Embarrassing, but true: I was cognitively degraded by firing pistols. I was made stupid through firearms. The spaceyness would linger for another dozen or so hours while I handled myself with care, and eventually it would go away. Regulation-issue ear-protection for shooters probably would have helped. Likewise, a thicker skin.

The very first gun was probably fired sometime in 13th-century China, when an enterprising alchemist put charcoal-based powder down a tube, dropped a rock in, and then lit it with a burning stick. The very first argument about gun control almost certainly followed soon after that event. Eight centuries later, the argument continues unabated, and the two sides now face off with the weary jadedness of club fighters, bloodied but still swinging. On one side are the Tom Mausers of the world. Mauser, whose involvement in the debate was lent a defining pathos by the death of his son at Columbine, has become Colorado's most famous gun-control advocate, our very own Jim Brady, and a man whose elfin, quick-to-smile face can just as quickly veil over with pain. His position is simple: Comprehensive, strictly enforced gun laws save lives by keeping guns out of the hands of criminals, psychopaths, and children.

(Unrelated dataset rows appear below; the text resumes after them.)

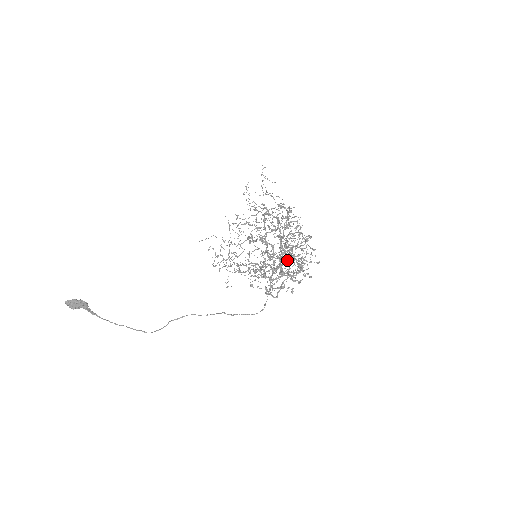
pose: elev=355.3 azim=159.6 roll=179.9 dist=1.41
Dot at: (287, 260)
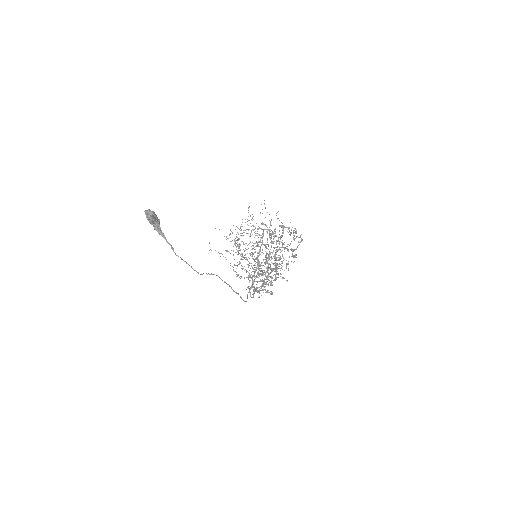
Dot at: (273, 269)
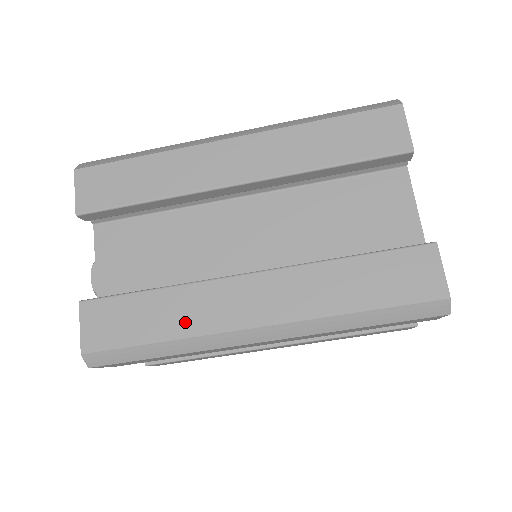
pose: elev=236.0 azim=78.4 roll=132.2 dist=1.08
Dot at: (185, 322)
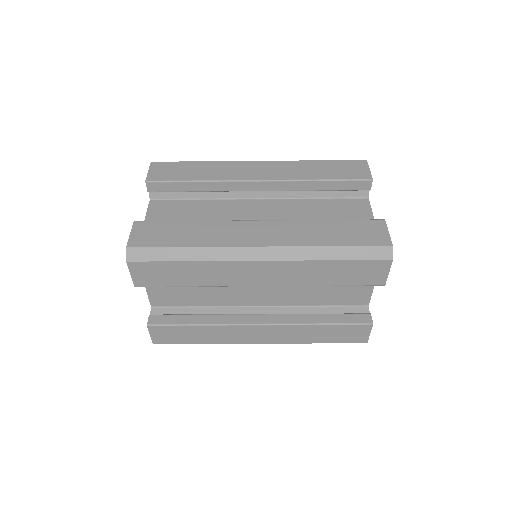
Dot at: (208, 239)
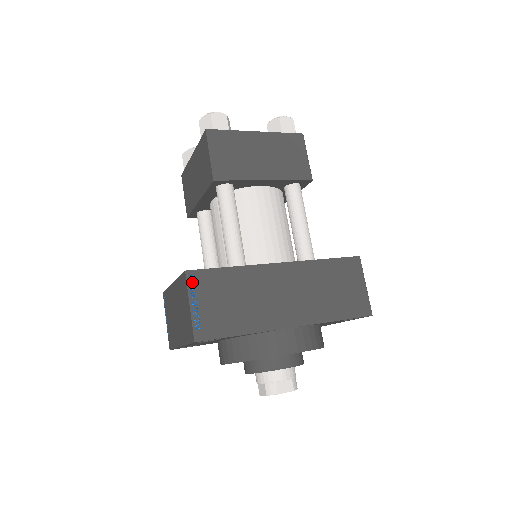
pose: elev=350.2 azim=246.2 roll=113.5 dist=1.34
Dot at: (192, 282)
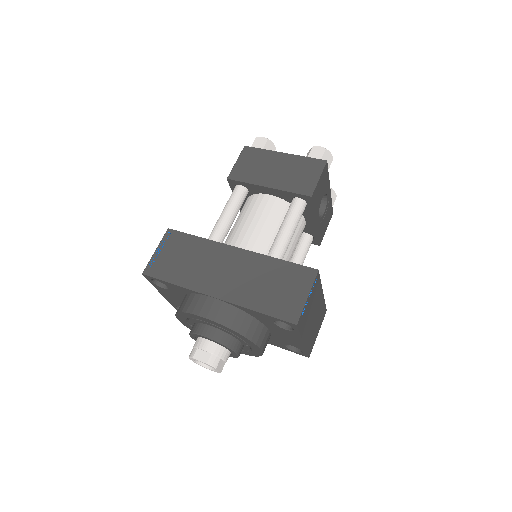
Dot at: (167, 237)
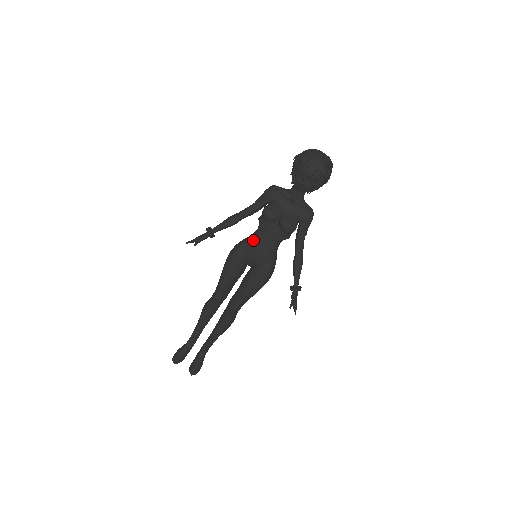
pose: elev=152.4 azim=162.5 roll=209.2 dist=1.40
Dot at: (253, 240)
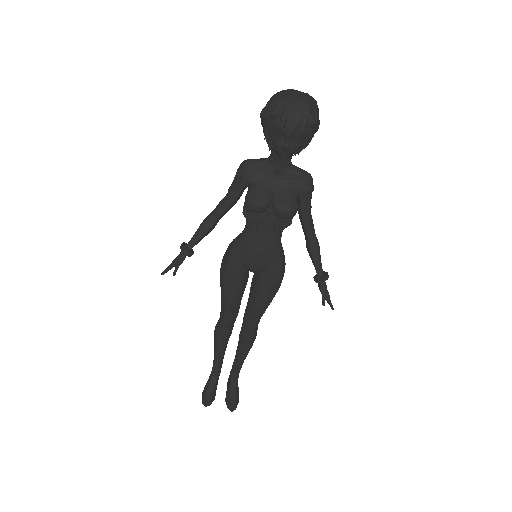
Dot at: (246, 242)
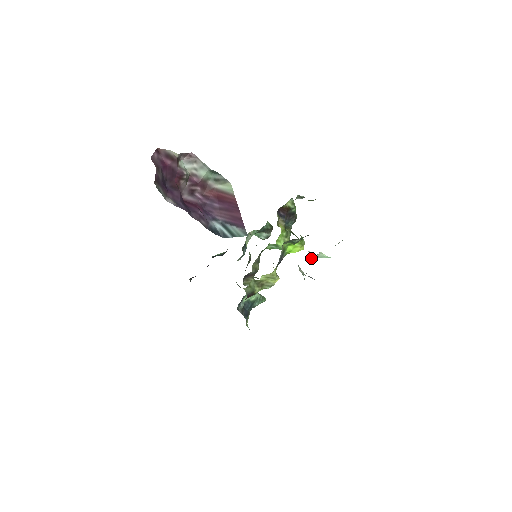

Against this apparently common-sense view are ranged the formidable forces of both the National Rifle Association (widely considered the most powerful lobby in America and, according to some, the single most responsible factor in the arming of our country) and people like Dave Kopel. Kopel is the research director for the Independence Institute, a "free-market think tank" in Golden, who speaks with the clarity and confidence of a lawyer and scholar who's published more than a dozen books:

"The First and Second Amendments to the Constitution both protect things that are not only rights but positive goods," he says. "A society that has more bookstores and libraries, churches and synagogues, more newspapers, and yes, more responsibly armed citizens is a healthier, freer, safer, and more self-governing society than one that has fewer of these things. That's one reason that the Second Amendment is described as necessary to the security of a free state."

I find this line of argument insane. But clearly I'm in the minority. Proof of this can be found in that uniquely American looking-glass logic, whereby most public gun-related tragedies produce an uptick in gun sales. People, not to put too fine a point on it, are running scared. And scared is not cognitive. Scared is not logical or analytic. Scared is the opposite of all that. Exhibit A: Though born in Manhattan, I grew up in a fairly rural part of New Jersey where crime, in my early childhood, was nonexistent. But this didn't stop my otherwise sophisticated parents from keeping the doors and windows double bolted at all times. Clearly, they believed a bad guy was crouched perpetually outside in the bushes, waiting to enter the house and loot our precious Sears appliances. When they finally sold the house and moved to Florida, I imagined the poor burglar, now grown gray-haired and emaciated, falling from the bushes to the ground with his knees locked by 40 years of lying in wait for his main chance.